Construct a 95% interval for height ([BMXHT](https://wwwn.cdc.gov/Nchs/Nhanes/2015-2016/BMX_I.htm#BMXHT)) in centimeters.  Then convert height from centimeters to inches by dividing by 2.54, and construct a 95% confidence interval for height in inches.  Finally, convert the endpoints (the lower and upper confidence limits) of the confidence interval from inches to back to centimeters   

In [14]:
# enter your code here

__Q3a.__ Describe how the confidence interval constructed in centimeters relates to the confidence interval constructed in inches.

## Question 4

Partition the sample based on 10-year age bands, i.e. the resulting groups will consist of people with ages from 18-28, 29-38, etc. Construct 95% confidence intervals for the difference between the mean BMI for females and for males within each age band.

In [15]:
# enter your code here

__Q4a.__ How do the widths of these confidence intervals differ?  Provide an explanation for any substantial diferences in the confidence interval widths that you see.

## Question 5

Construct a 95% confidence interval for the first and second systolic blood pressure measures, and for the difference between the first and second systolic blood pressure measurements within a subject.

In [16]:
# enter code here

__Q5a.__ Based on these confidence intervals, would you say that a difference of zero between the population mean values of the first and second systolic blood pressure measures is consistent with the data?

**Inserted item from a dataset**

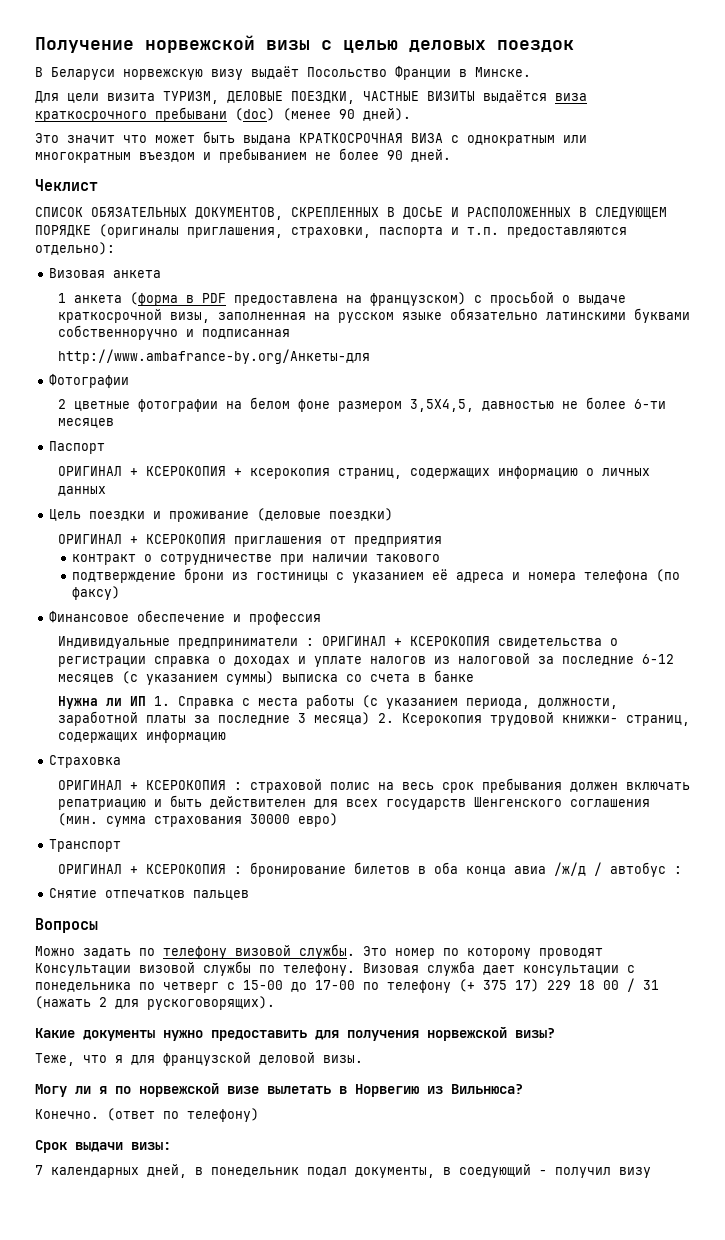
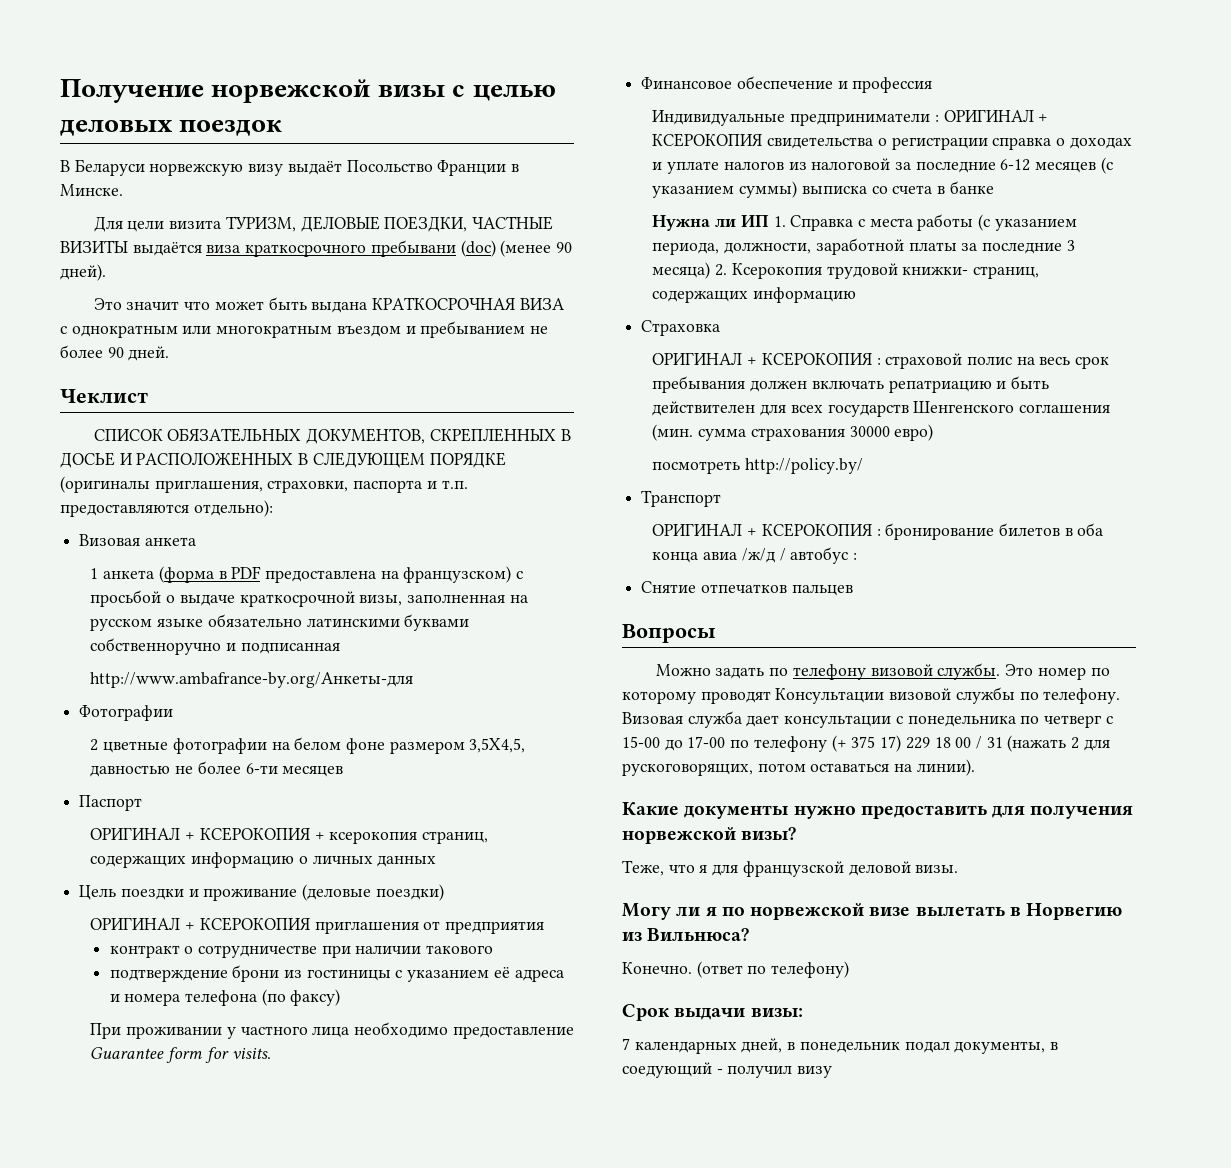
(121, 593) none -> [90,1022,574,1039] [90,1047,271,1063] // При проживании у частного лица необходимо предоставление Guarantee form for visits.
(338, 820) none -> [652,458,864,474] // посмотреть http://policy.by/
[147,996,275,1010] рускоговорящих). -> [622,759,975,776] рускоговорящих, потом оставаться на линии).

__Q5b.__ Discuss how the width of the confidence interval for the within-subject difference compares to the widths of the confidence intervals for the first and second measures.

## Question 6

Construct a 95% confidence interval for the mean difference between the average age of a smoker, and the average age of a non-smoker.

In [17]:
# insert your code here

__Q6a.__ Use graphical and numerical techniques to compare the variation in the ages of smokers to the variation in the ages of non-smokers.  

In [18]:
# insert your code here

__Q6b.__ Does it appear that uncertainty about the mean age of smokers, or uncertainty about the mean age of non-smokers contributed more to the uncertainty for the mean difference that we are focusing on here?